#### Given material:

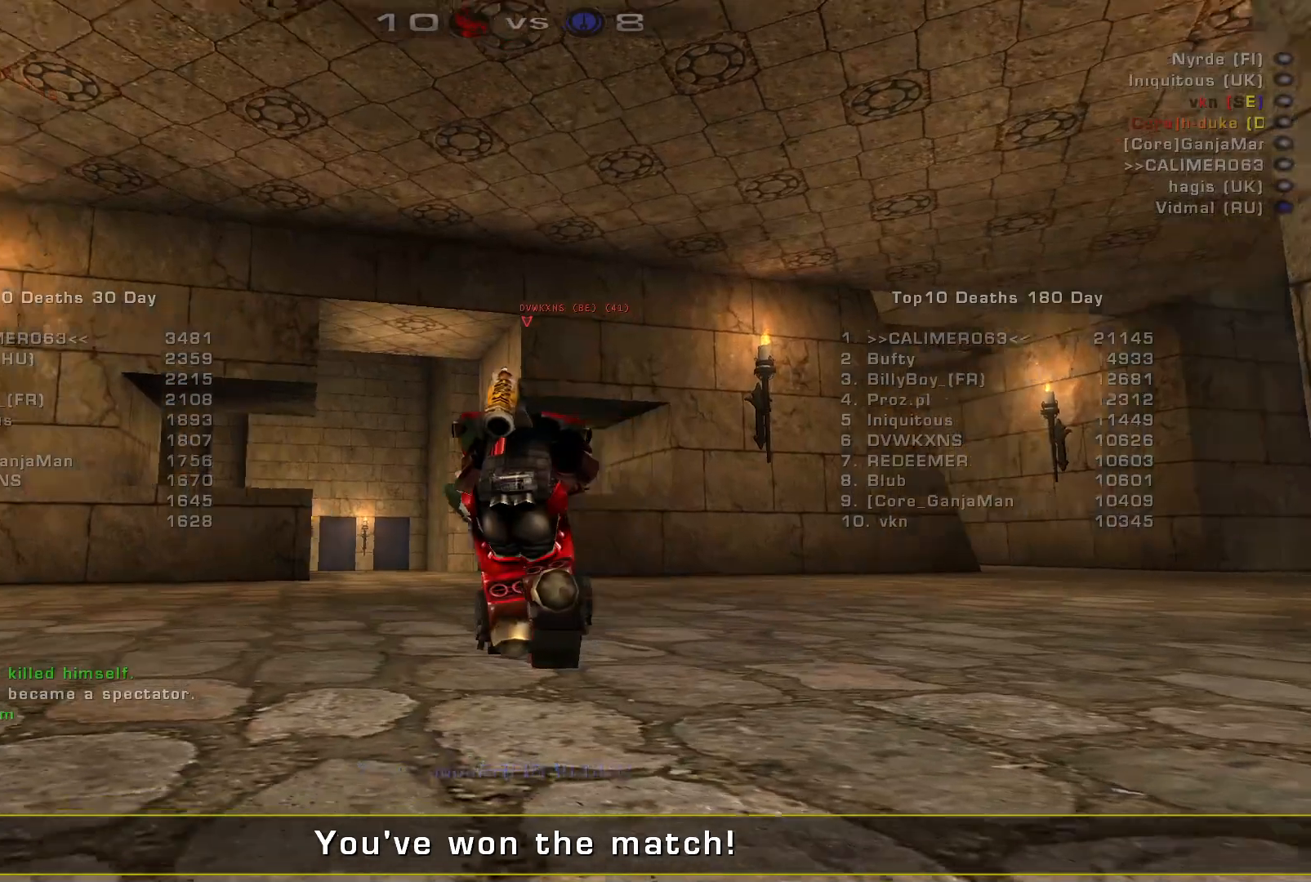
{"keys": [], "mouse": [], "events": []}
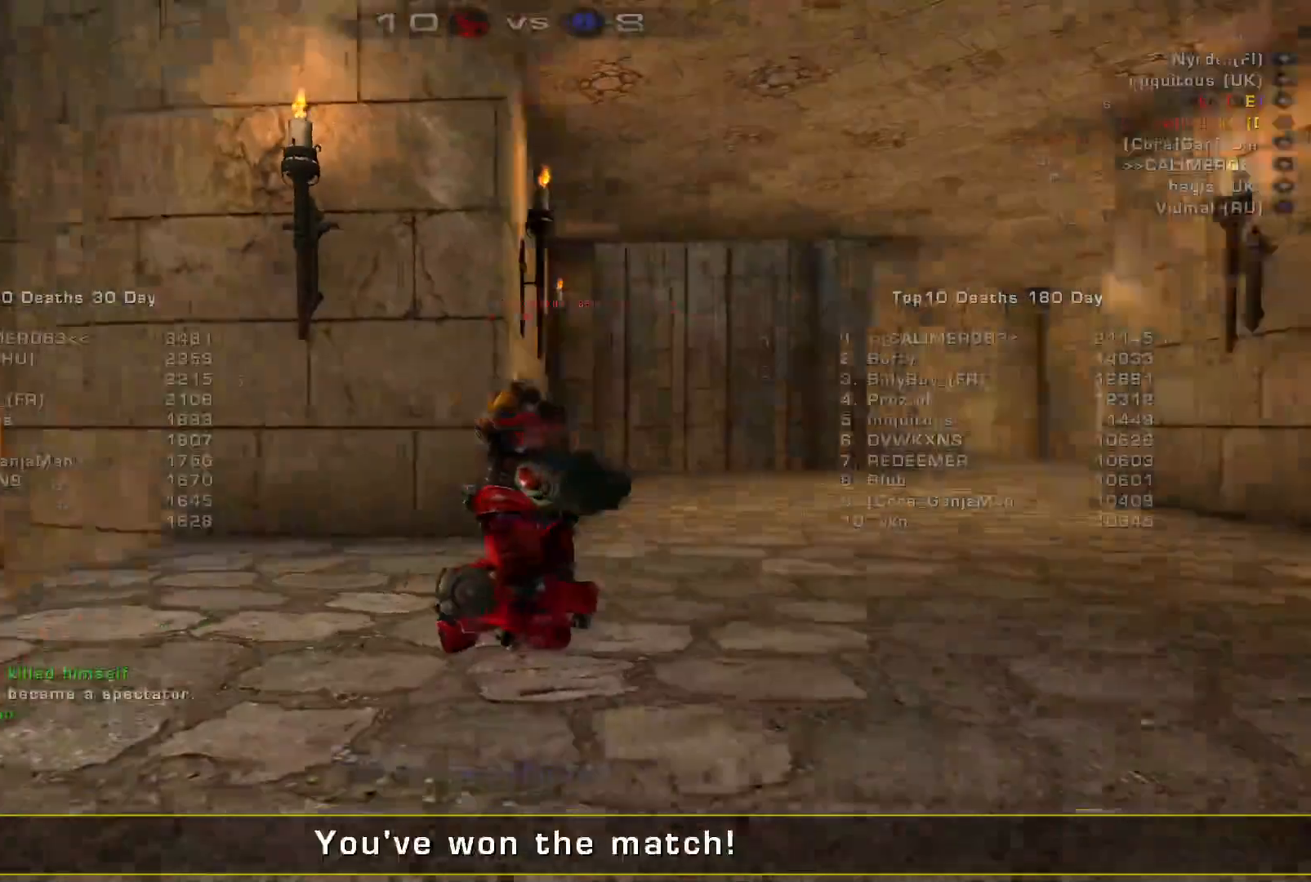
{"keys": [], "mouse": [], "events": []}
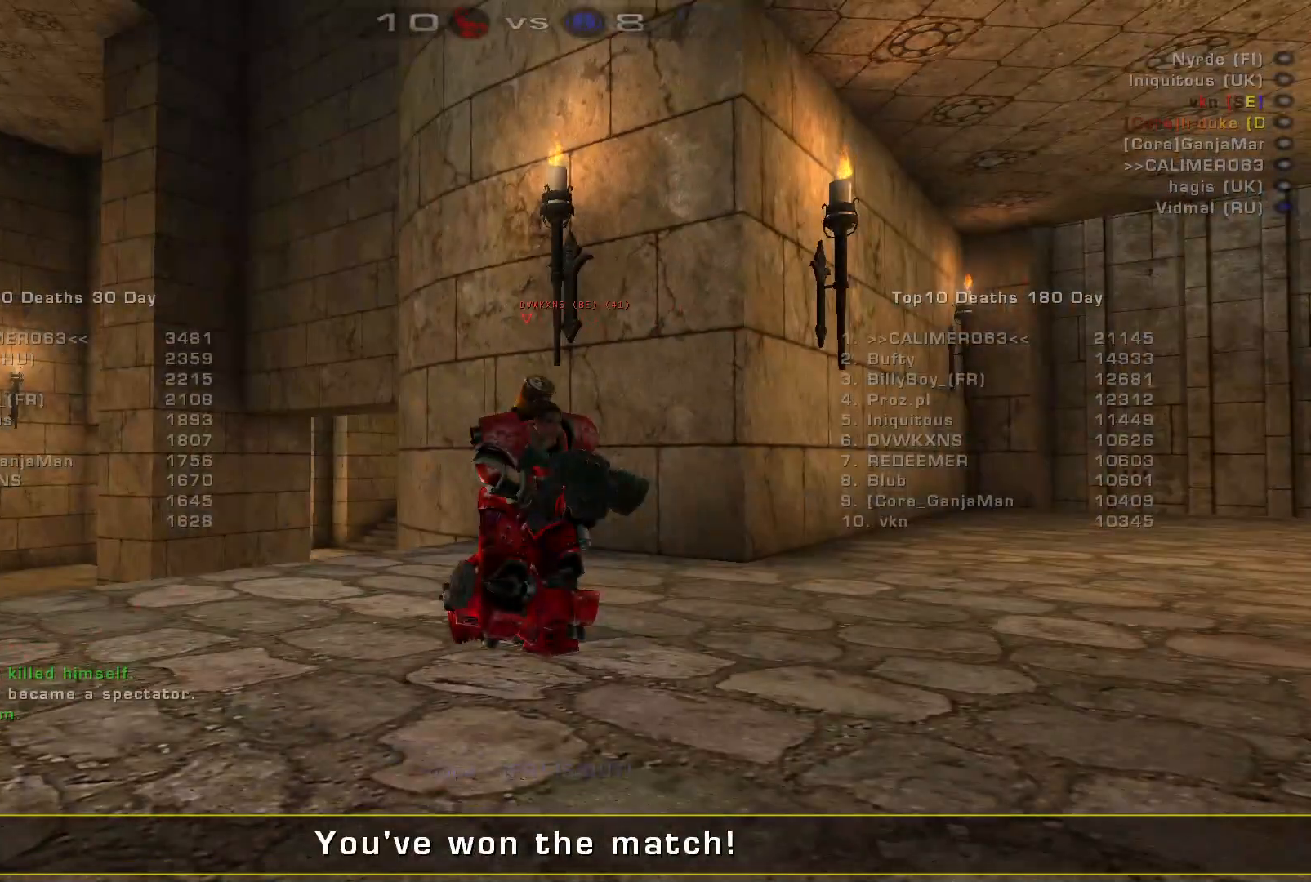
{"keys": [], "mouse": [], "events": []}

#### Activity:
Leave the pictures out and transcribe the remaining material exactly.

#### Response to the task:
{"keys": [], "mouse": [], "events": []}
{"keys": [], "mouse": [], "events": []}
{"keys": [], "mouse": [], "events": []}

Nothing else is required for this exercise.